Bastion boundary — all remaining work runs from bastion-01

Warning

Everything below this line runs on the bastion. Do not switch back to the operator workstation for steps 7-20 unless you are deliberately debugging the automation itself. The golden path is bastion-native execution from this point forward. Once you cross this boundary, stay on bastion.

For resilient long-running execution, the bastion helper scripts/run_bastion_playbook.sh writes PID, log, and exit-code state under /var/tmp/bastion-playbooks/.

Bastion staging restores cloud-user ownership on the staged generated/ workspace so repeated cluster renders can recreate generated/ocp cleanly.

  1. playbooks/site-lab.yml
    • Runs the full inside-facing lab phase from the bastion.
    • Imports the validated support-service order: optional ad-server, idm, optional idm-ad-trust, bastion-join, then mirror-registry, followed by cluster preparation, cluster build, validation, and day-2.
    • Support VMs (ad-01, idm-01, bastion-01, and mirror-registry) now default to preserving their existing disks and libvirt domains on rerun instead of being rebuilt automatically. A deliberate fresh support-stack replay also needs the support guest block devices wiped; VM removal alone is no longer treated as a true clean boundary.

- **SET PROBLEM A**: In the records below, write out the lines from the one with "scientific name: Drymarchon melanurus" up to and including the one with "order: Lamiales", reproducing each line precisely.

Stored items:
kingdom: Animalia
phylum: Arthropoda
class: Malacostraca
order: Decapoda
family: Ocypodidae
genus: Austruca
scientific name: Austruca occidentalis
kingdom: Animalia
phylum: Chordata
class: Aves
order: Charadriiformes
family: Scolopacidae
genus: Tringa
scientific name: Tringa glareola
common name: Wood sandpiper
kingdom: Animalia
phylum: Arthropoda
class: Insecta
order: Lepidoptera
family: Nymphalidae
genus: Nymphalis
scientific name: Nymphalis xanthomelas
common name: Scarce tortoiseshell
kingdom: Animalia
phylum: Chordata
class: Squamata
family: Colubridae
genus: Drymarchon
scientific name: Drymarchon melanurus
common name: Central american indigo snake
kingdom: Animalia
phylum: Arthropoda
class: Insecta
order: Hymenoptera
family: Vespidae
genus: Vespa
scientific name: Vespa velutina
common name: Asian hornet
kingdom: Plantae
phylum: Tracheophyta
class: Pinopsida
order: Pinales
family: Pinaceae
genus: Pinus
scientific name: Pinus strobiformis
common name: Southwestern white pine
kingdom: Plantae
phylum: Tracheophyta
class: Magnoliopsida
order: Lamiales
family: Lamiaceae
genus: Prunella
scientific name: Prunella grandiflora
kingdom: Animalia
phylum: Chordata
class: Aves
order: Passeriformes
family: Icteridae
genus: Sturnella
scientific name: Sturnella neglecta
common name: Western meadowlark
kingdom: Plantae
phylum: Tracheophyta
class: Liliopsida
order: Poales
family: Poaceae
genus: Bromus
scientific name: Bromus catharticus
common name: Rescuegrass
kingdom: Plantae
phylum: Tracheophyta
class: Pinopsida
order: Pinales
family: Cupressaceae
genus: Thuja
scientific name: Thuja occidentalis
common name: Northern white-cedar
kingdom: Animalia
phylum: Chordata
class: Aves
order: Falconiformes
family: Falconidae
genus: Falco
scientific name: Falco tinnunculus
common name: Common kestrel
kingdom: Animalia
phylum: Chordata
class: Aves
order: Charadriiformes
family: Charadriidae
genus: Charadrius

- **SET PROBLEM B**: From the bastion boundary notes above, pull out the passage from "For resilient long-running" up to and including "from the bastion.", word for word.

- **ANSWER A**:
scientific name: Drymarchon melanurus
common name: Central american indigo snake
kingdom: Animalia
phylum: Arthropoda
class: Insecta
order: Hymenoptera
family: Vespidae
genus: Vespa
scientific name: Vespa velutina
common name: Asian hornet
kingdom: Plantae
phylum: Tracheophyta
class: Pinopsida
order: Pinales
family: Pinaceae
genus: Pinus
scientific name: Pinus strobiformis
common name: Southwestern white pine
kingdom: Plantae
phylum: Tracheophyta
class: Magnoliopsida
order: Lamiales

- **ANSWER B**:
For resilient long-running execution, the bastion helper scripts/run_bastion_playbook.sh writes PID, log, and exit-code state under /var/tmp/bastion-playbooks/.

Bastion staging restores cloud-user ownership on the staged generated/ workspace so repeated cluster renders can recreate generated/ocp cleanly.

  1. playbooks/site-lab.yml
    • Runs the full inside-facing lab phase from the bastion.